▶ **Problem to work on**
In the forum thread about Pascal giving a pearl, why does seliph think getting a pearl instead of a recipe won't slow the set down?
*** Opening Text passage ***
# Pascal gave me a pearl instead of a recipe :(



## UglyMonsterFace (Jul 3, 2020)

I thought he'd give a recipe until I completed the set but he just gave me a pearl today.. so you just get a *chance* of getting a recipe instead of a guarantee?


----------



## Milady (Jul 3, 2020)

Yeah same here, perhaps it’s randomized?


----------



## Jhine7 (Jul 3, 2020)

This is true! Seems like you may have a greater chance of DIY than pearl.


----------



## UglyMonsterFace (Jul 3, 2020)

Jhine7 said:


> This is true! Seems like you may have a greater chance of DIY than pearl.


I mean I guess it makes sense. So working towards completing the set takes longer and more of an accomplishment maybe. But still. Lol. I almost had a heart attack looking for the diy in my pockets and not finding it, then finding a pearl and wondering where it came from since I didn't find one while diving. Then I realized Pascal must have slipped it to me instead of a diy. I thought I threw it away and panicked haha


----------



## seliph (Jul 3, 2020)

you need 2 pearls for some of the diys so i don't think it'll hinder your progress, if anything it'll speed it up


----------



## UglyMonsterFace (Jul 3, 2020)

seliph said:


> you need 2 pearls for some of the diys so i don't think it'll hinder your progress, if anything it'll speed it up


Yeah I don't really mind, I was just surprised is all. I actually already have around 8 pearls and only 1 recipe so far so I think I'll be getting pearls at a faster pace anyway ^_^


----------



## seliph (Jul 3, 2020)

UglyMonsterFace said:


> Yeah I don't really mind, I was just surprised is all. *I actually already have around 8 pearls* and only 1 recipe so far so I think I'll be getting pearls at a faster pace anyway ^_^


screams how on earth


----------



## Rosch (Jul 3, 2020)

I had over 350 dives yesterday and only managed to get 5 pearls. It's so rare...

Good thing diving can be done all year round and the mermaid set can be completed without time constraints.
*** Closing Text passage ***
*** Opening Data for analysis ***
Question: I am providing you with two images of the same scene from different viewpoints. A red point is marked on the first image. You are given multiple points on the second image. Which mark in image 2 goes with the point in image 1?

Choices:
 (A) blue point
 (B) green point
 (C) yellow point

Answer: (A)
*** Closing Data for analysis ***
*** Opening Data for analysis ***
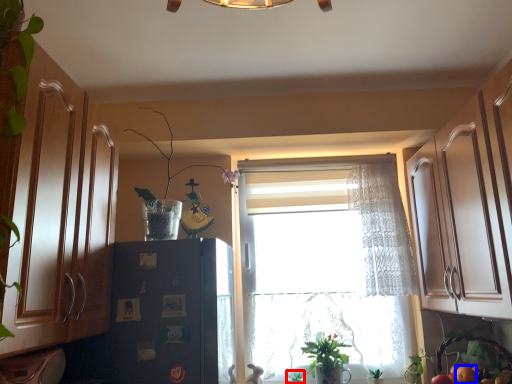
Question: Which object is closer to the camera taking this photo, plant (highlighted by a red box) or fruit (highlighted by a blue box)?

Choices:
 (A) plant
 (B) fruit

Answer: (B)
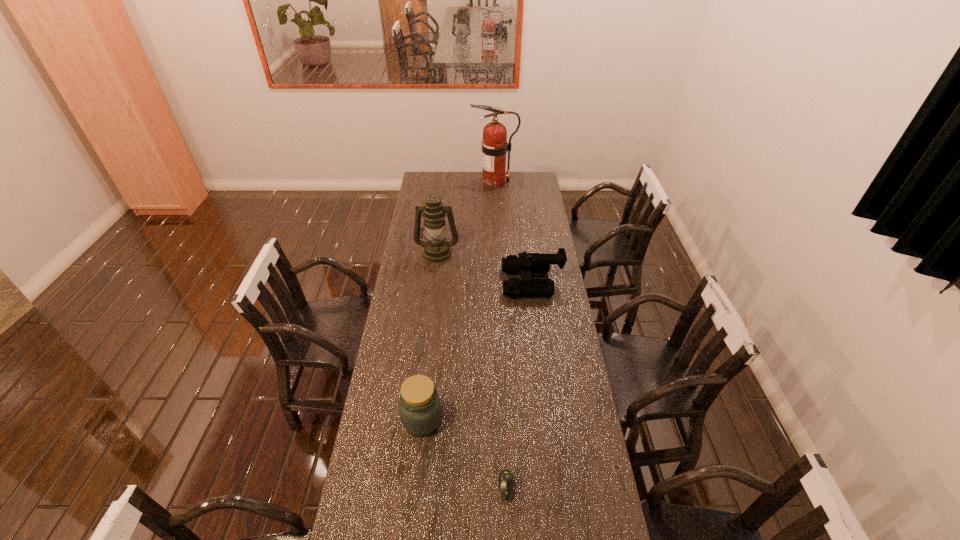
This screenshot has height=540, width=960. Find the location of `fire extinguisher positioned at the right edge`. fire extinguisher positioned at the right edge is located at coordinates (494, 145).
*** Closing Data for analysis ***
▶ **Exercise response**
Some of the DIY recipes need 2 pearls. So seliph thinks getting a pearl won't hinder progress and may even speed it up.